1898 | London

Mixed Media

Ebenezer Howard and the marriage of town and country.

The town and the country may be regarded as two magnets, each striving to draw the people to itself—a rivalry which a new form of life, partaking of the nature of both, comes to take part in.

The town magnet, it will be seen, offers, as compared with the country magnet, the advantages of high wages, opportunities for employment, tempting prospects of advancement—but these are largely counterbalanced by high rents and prices. Its social opportunities and its places of amusement are very alluring, but excessive hours of toil, distance from work, and the “isolation of crowds” tend greatly to reduce the value of these good things. The well-lit streets are a great attraction, especially in winter, but the sunlight is being more and more shut out, while the air is so vitiated that the fine public buildings, like the sparrows, rapidly become covered with soot, and the very statues are in despair. Palatial edifices and fearful slums are the strange, complementary features of modern cities.

The country magnet declares herself to be the source of all beauty and wealth, but the town magnet mockingly reminds her that she is very dull for lack of society and very sparing of her gifts for lack of capital. There are in the country beautiful vistas, lordly parks, violet-scented woods, fresh air, sounds of rippling water—but too often one sees those threatening words, “Trespassers will be prosecuted.” Rents, if estimated by the acre, are certainly low, but such low rents are the natural fruit of low wages rather than a cause of substantial comfort; while long hours and lack of amusements forbid the bright sunshine and the pure air to gladden the hearts of the people. The one industry, agriculture, suffers frequently from excessive rainfalls, but this wondrous harvest of the clouds is seldom properly ingathered, so that in times of drought there is frequently, even for drinking purposes, a most insufficient supply. Even the natural healthfulness of the country is largely lost for lack of proper drainage and other sanitary conditions, while in parts almost deserted by the people, the few who remain are yet frequently huddled together as if in rivalry with the slums of our cities.
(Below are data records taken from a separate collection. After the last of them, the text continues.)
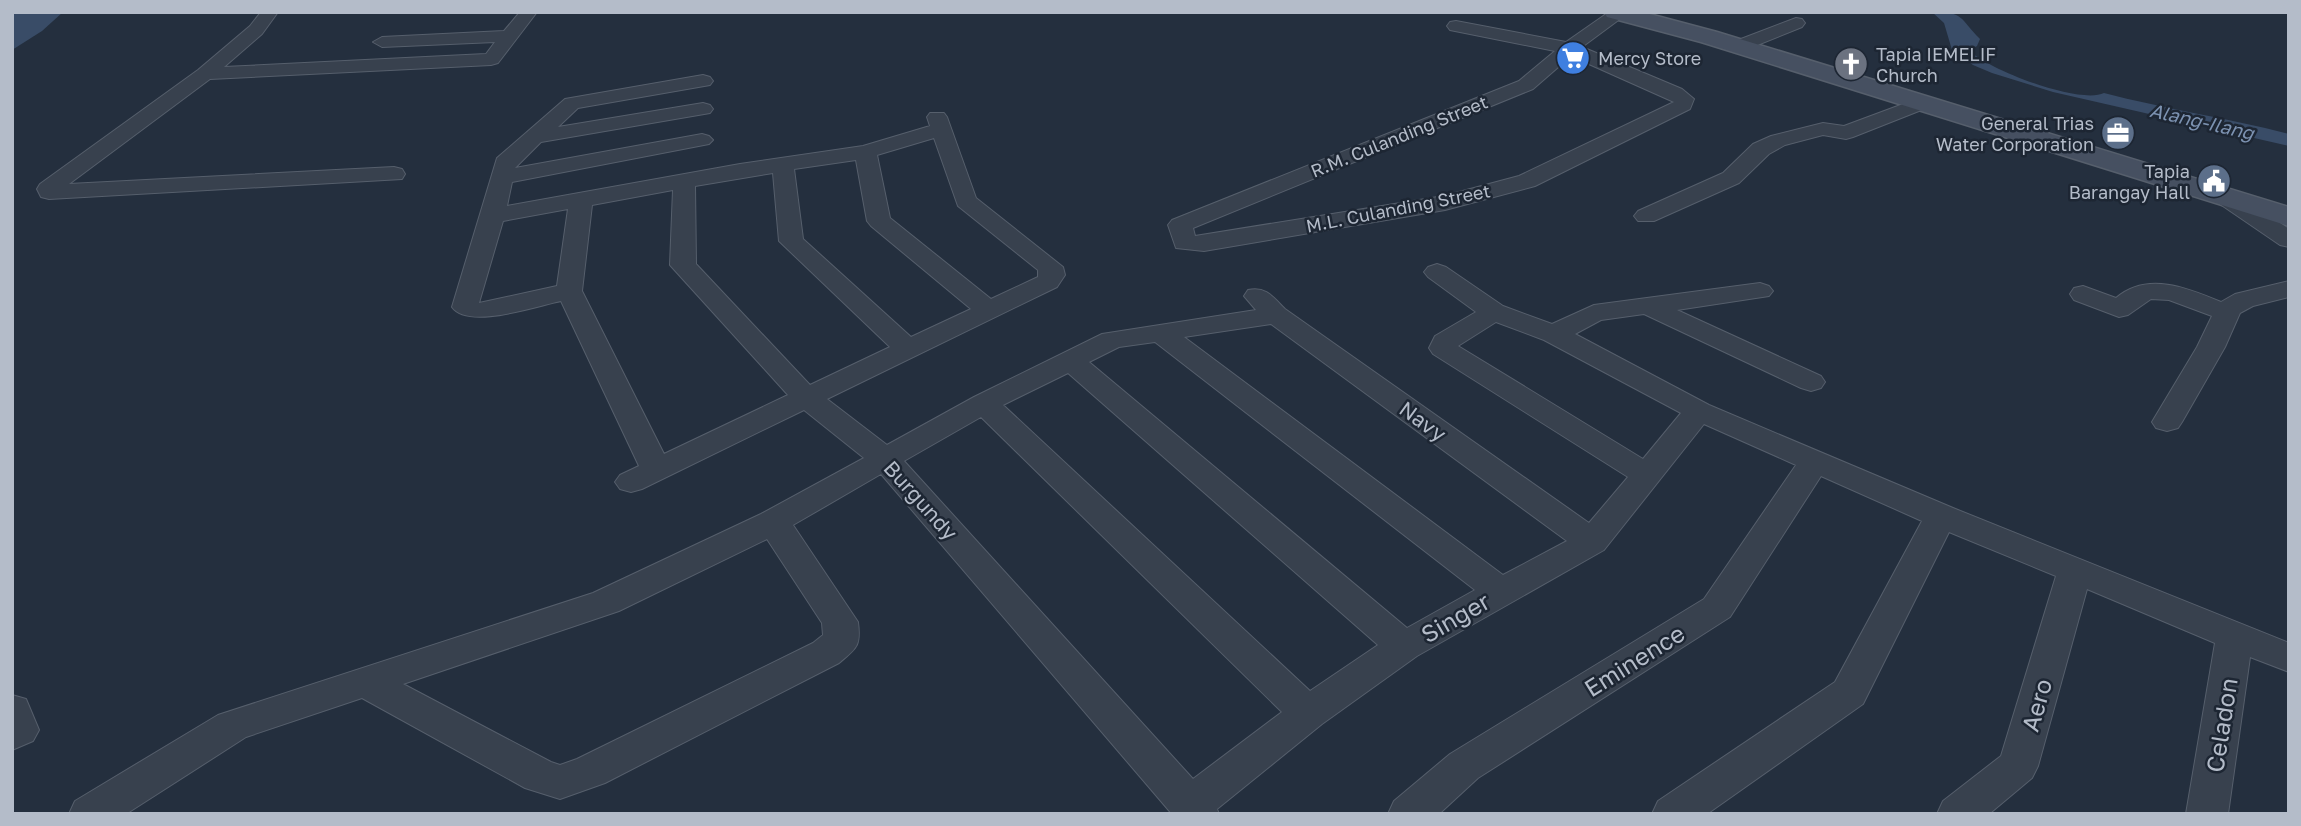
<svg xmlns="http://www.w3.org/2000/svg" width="2301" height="826" viewBox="0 0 2301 826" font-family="'Golos Text',sans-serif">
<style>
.water{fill:#394c67}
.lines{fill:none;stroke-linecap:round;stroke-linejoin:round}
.street-casing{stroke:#565f6c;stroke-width:2}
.secondary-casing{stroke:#565f6c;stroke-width:3}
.street{fill:#38414e;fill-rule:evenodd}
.secondary{fill:#465061;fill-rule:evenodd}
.labels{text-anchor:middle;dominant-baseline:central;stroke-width:5;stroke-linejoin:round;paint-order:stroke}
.far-poi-label{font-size:18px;fill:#b4bcc9;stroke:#1d2633;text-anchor:start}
.far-street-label{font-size:18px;fill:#b4bcc9;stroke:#1d2633}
.far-water-label{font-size:19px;font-style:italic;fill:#7c92b1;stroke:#1d2633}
.street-label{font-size:21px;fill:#b4bcc9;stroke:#1d2633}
.near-street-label{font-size:24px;fill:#b4bcc9;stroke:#1d2633}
</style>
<rect width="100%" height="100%" fill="#242f3e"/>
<!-- water -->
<g class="water">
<path d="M12,12H63L42,31L12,50Z"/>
<path d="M1932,12C1965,12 1959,18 1980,39L1977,46L1969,50C1988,70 2080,105 2104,93C2165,109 2228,118 2289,134V146L2053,92L1992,73L1973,65L1952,50L1944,23Z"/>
</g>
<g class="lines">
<!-- street casing -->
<g class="street-casing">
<g id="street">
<path d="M261,12H278L262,34L224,67L486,54L495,42L382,47L373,42L382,37L504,31L520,12H537L498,63L491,65L210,79L69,184L394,167L402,169L405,174L402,179L49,199L41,197L37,189L40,184L198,70L250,26Z"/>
<path d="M1609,12L1628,13L1582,47L1682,89L1694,99L1690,109L1535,186L1445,210L1204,251L1176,248L1168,225L1172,220L1519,81L1555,51L1450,30L1447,26L1450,22L1456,21L1566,42ZM1571,56L1674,102L1519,176L1444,196L1195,236L1193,228L1533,89Z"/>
<path d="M1796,18L1802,19L1805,23L1802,27L1745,50L1739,51L1730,46L1733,42Z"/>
<path d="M703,75L710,77L713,81L710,85L578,108L558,127L703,103L710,105L713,109L710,113L541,142L515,168L702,134L709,136L713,140L709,144L512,182L507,206L740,164L863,146L930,126L927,117L930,113H944L947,117L976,198L1063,267L1065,275L1057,287L827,399L887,445L974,397L1102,334L1256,310L1244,296L1248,290C1266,286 1273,297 1285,309L1589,523L1628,477L1433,354L1429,348L1435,336L1476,312L1428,277L1424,272L1428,267L1437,264L1446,267L1503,306L1552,324L1594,305L1760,283L1769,286L1773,291L1769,296L1677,310L1821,376L1825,382L1821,388L1811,391L1801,388L1644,314L1601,320L1575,334L1709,405L1953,508L2289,643V672L2250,657L2228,814H2186L2215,643L2087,589L2038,766L2032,778L1989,814H1937L1943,801L2001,756L2056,576L1949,532L1863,704L1707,814H1652L1658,801L1835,682L1922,521L1821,476L1730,617L1478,778L1439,814H1388L1394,801L1450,754L1704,599L1796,465L1704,424L1604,550L1417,656L1322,724L1217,809L1219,814H1172L881,474L793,525L858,622C861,646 857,648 839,663L605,783L560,799L525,788L362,698L246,737L126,814H69L75,801L218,715L593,593L761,514L864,458L804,410L642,489L631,492L620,489L615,482L620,475L639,466L561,301C536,306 468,330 452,307L497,158L565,99ZM934,138L958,206L1038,270V277L991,299L890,218L877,155ZM856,160L867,221L871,226L971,309L911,337L803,239L794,169ZM773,173L779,241L890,347L810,385L696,264L695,186ZM673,190L670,265L788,395L664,454L582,291L592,205ZM568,209L557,286L479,303L503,221ZM1496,322L1544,340L1681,413L1643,459L1458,346ZM1271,324L1567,541L1503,575L1184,337ZM1155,342L1475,590L1407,628L1089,362L1119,347ZM1068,373L1378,645L1310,691L1003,405ZM981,417L1282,712L1193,779L904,461ZM767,539L822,623L823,635L813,643L577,759L560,765L551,762L403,684L619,611Z"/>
<path d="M1922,97L1929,99L1932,103L1929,107L1853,137L1846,139L1823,135L1785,145L1769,154L1739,183L1654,221H1638L1634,216L1638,211L1723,173L1753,144L1771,136L1823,123L1844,126Z"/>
<path d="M2225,190L2233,192L2289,229V247L2280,245L2217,202L2214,197L2217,192Z"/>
<path d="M2289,281V297L2253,306L2240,313L2225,347L2182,422L2178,428L2167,431L2156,428L2152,422L2197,347L2212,316L2169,300L2151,299L2128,315L2119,317L2074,300L2070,294L2074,288L2083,286L2116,298C2147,271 2188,288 2221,302L2235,294Z"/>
<path d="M12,695L26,699L39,730L33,741L12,750Z"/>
</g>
</g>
<!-- secondary casing -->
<g class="secondary-casing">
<path id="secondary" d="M1604,12H1642L1717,32L2289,207V226L1701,42L1607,17Z"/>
</g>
<!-- street -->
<use href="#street" class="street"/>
<!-- secondary -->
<use href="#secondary" class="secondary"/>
</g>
<!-- icons -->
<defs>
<g id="supermarket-disc" transform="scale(1.75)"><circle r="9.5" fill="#3f7fe0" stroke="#1d2633"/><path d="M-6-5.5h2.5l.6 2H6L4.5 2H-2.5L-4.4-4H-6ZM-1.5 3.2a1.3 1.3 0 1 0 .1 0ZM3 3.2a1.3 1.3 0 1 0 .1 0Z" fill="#fff"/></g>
<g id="church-disc" transform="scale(1.75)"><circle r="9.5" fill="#6b7280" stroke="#1d2633"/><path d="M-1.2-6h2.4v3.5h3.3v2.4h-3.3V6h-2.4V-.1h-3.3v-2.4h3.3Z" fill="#fff"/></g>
<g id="office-disc" transform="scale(1.75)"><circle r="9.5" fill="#5c6f8a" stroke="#1d2633"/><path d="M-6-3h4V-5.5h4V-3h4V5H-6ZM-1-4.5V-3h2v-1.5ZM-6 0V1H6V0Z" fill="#fff"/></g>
<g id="civic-disc" transform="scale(1.75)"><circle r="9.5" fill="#5c6f8a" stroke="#1d2633"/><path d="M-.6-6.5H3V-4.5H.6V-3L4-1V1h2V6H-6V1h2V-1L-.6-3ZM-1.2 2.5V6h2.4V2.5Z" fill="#fff"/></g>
</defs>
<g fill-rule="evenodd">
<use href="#supermarket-disc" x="1573" y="58"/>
<use href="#church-disc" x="1851" y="64"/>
<use href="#office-disc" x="2118" y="133"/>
<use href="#civic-disc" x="2214" y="181"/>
</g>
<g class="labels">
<!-- far-poi labels -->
<g class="far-poi-label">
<text x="1876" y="54">Tapia IEMELIF<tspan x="1876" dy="21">Church</tspan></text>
<text x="1598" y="58">Mercy Store</text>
<text x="2094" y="123" text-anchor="end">General Trias<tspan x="2094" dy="21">Water Corporation</tspan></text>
<text x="2190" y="171" text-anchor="end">Tapia<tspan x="2190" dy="21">Barangay Hall</tspan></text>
</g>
<!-- far-street labels -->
<g class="far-street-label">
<text transform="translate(1399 136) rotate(-22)">R.M. Culanding Street</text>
<text transform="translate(1398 208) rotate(-11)">M.L. Culanding Street</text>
</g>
<!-- far-water labels -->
<g class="far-water-label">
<text transform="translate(2202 121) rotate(13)">Alang-Ilang</text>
</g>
<!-- street labels -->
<g class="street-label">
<text transform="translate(1423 421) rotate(36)">Navy</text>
<text transform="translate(921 500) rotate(48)">Burgundy</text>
</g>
<!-- near-street labels -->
<g class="near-street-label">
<text transform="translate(1455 617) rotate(-30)">Singer</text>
<text transform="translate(1634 660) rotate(-32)">Eminence</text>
<text transform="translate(2036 705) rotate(-74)">Aero</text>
<text transform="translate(2221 725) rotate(-81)">Celadon</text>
</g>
</g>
<!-- border -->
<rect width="2301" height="826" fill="none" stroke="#b4bcc9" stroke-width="28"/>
</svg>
But neither the town magnet nor the country magnet represents the full plan and purpose of nature. Human society and the beauty of nature are meant to be enjoyed together. The two magnets must be made one. As man and woman by their varied gifts and faculties supplement each other, so should town and country. The town is the symbol of society—of mutual help and friendly cooperation, of fatherhood, motherhood, brotherhood, sisterhood, of wide relations between man and man—of broad, expanding sympathies—of science, art, culture, religion. And the country! The country is the symbol of God’s love and care for man. All that we are and all that we have comes from it. Our bodies are formed of it; to it they return. We are fed by it, clothed by it, and by it are we warmed and sheltered. On its bosom we rest. Its beauty is the inspiration of art, music, of poetry. Its forces propel all the wheels of industry. It is the source of all health, all wealth, all knowledge. But its fullness of joy and wisdom has not revealed itself to man. Nor can it ever, so long as this unholy, unnatural separation of society and nature endures. Town and country must be married, and out of this joyous union will spring a new hope, a new life, a new civilization.

British urban planner Ebenezer Howard.
Contributor

Ebenezer Howard

From Garden Cities of Tomorrow. Born in London in 1850, Howard worked as a private secretary and stenographer before he first proposed the garden city—a self-sufficient entity owned by a private company with a population of 30,000. Two such towns were built in Hertfordshire, later serving as the basis for England’s post–World War II “new towns.” He died in one of them, Welwyn Garden City, in 1928.